Presenting the Quarterly Food Insecurity Report in Accra, Government Statistician Professor Alhassan Iddrisu described the situation as a critical development challenge. “Food insecurity is not just a social issue,” he stated. “It affects household welfare, child health, labour productivity, business confidence, and national development.”
The report, which tracks data from the first quarter of 2024 to the third quarter of 2025, reveals a volatile trend. National prevalence rose from 35.3% in early 2024 to a peak of 38.6% in mid-2025, before easing slightly to the current 38.1%. In absolute terms, the number of affected individuals grew from 11.2 million to a peak of 13.4 million, before declining by nearly 900,000 to 12.5 million in the last quarter.
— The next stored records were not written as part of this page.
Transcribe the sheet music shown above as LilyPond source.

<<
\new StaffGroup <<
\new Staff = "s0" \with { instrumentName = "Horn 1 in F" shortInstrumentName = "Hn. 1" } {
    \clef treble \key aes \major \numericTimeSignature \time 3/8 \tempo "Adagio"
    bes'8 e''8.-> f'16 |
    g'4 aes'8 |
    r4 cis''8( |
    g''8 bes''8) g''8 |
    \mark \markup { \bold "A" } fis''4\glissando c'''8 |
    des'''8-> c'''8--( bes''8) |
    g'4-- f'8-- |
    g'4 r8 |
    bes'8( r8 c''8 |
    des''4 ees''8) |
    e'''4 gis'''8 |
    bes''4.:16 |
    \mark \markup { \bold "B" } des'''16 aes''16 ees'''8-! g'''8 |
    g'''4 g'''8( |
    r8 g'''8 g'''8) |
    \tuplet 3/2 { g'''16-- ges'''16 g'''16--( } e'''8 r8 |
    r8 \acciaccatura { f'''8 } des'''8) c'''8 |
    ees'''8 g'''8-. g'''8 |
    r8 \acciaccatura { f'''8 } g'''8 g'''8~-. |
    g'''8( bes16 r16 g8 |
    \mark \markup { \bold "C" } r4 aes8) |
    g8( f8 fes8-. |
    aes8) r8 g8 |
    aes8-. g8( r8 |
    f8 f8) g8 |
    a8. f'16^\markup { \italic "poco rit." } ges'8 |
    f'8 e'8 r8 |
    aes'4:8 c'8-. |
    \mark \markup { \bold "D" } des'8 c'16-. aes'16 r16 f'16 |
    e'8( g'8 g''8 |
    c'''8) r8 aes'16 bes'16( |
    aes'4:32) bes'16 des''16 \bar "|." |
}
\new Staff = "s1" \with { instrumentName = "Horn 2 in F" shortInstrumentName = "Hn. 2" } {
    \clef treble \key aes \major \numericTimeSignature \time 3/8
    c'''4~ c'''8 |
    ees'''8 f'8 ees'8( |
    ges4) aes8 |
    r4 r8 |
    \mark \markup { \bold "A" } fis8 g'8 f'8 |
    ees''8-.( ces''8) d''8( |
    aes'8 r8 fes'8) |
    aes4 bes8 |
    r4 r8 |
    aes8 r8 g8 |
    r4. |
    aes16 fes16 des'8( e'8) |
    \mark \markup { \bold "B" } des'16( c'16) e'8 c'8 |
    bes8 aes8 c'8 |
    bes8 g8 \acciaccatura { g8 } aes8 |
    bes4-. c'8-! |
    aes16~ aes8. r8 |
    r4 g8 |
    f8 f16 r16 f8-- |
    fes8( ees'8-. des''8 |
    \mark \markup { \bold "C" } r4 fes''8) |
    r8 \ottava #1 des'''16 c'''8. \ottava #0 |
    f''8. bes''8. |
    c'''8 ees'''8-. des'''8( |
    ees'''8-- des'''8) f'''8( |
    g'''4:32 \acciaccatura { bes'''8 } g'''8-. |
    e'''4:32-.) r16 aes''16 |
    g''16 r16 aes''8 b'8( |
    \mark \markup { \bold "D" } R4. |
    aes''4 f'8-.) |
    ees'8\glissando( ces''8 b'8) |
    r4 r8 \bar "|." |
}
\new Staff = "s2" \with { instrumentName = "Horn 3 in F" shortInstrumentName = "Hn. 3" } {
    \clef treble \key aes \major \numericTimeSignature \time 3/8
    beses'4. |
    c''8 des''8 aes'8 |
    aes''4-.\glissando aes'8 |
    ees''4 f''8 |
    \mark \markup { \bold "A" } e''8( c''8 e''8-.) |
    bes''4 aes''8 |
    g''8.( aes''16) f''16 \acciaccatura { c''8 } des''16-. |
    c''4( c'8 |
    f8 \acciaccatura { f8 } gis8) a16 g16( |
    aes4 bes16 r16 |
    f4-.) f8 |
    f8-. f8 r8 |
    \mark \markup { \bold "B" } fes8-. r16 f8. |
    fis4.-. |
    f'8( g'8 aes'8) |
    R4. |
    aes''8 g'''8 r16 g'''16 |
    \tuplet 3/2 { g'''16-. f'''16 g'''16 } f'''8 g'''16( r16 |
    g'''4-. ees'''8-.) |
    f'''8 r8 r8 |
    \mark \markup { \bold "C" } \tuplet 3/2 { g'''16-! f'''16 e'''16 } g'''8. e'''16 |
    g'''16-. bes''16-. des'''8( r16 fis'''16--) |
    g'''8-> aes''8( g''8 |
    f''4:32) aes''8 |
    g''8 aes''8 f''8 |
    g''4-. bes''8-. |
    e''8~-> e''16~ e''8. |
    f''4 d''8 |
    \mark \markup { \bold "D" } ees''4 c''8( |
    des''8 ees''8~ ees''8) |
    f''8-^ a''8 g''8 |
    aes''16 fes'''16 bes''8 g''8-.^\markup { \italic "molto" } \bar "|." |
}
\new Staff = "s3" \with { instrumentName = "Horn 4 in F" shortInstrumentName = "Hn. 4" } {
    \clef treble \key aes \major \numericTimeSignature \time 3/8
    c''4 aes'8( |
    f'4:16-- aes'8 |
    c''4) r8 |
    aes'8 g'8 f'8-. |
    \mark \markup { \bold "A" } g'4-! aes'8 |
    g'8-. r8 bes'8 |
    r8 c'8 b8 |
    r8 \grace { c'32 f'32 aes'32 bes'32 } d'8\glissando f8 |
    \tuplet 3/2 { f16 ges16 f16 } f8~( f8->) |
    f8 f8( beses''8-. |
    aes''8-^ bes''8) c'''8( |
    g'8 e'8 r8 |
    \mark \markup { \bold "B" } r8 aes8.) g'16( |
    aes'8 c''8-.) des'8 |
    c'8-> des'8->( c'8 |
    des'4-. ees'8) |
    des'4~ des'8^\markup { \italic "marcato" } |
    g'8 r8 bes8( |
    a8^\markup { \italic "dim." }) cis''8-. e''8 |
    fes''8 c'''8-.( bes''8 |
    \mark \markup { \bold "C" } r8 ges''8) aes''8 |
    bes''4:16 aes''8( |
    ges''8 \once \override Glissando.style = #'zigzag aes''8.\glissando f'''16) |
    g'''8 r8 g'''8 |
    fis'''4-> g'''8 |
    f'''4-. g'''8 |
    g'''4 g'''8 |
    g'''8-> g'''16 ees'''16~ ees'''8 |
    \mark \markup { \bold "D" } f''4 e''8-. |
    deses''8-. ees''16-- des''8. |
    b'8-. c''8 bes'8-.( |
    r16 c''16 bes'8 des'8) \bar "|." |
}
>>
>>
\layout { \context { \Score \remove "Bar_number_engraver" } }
Professor Iddrisu noted that while the recent decline is positive, the overall upward trend is concerning. “Given that in the third quarter of 2025 the number of people who are food insecure is 12.5 million, that number is still very, very significant,” he said.
Deep Regional and Gender Divides
The data exposes stark inequalities across the country. The Upper West Region is the hardest hit, with 55.9% of its population food insecure, followed by the Volta Region (50.1%) and the North East Region (45.9%). In contrast, the Oti Region recorded the lowest prevalence at 18.4%.
A persistent gender gap is also evident, with female-headed households consistently facing higher levels of moderate food insecurity. The disparity widened to 6.2 percentage points in the latest quarter, which Professor Iddrisu linked to “structural factors such as income differences, employment opportunities, and caregiving responsibilities.”
Rural households and those with both children and elderly members are disproportionately affected, with food insecurity rates exceeding 44%. The link to child nutrition is particularly alarming; among rural, female-headed households with underweight children, food insecurity exceeded 80% in the third quarter of 2025.
Education as a Key Buffer and a “Triple Burden”
The report identifies education as one of the strongest protective factors. Households with no formal education face food insecurity rates of about 50%, compared to roughly 15% for households with tertiary education.
A worrying overlap of challenges—termed a “triple burden”—was also highlighted. The number of people simultaneously experiencing food insecurity, multidimensional poverty, and unemployment increased by 9.4% between the second and third quarters of 2025.
While Ghana’s 38.1% prevalence rate is lower than several regional neighbours—including Nigeria (74.8%) and Kenya (73.9%)—it remains a pressing national concern. The Ghana Statistical Service recommends targeted interventions in high-burden regions, nutrition-sensitive social protection, job-creation links, and continued investment in education and rural resilience to address the crisis.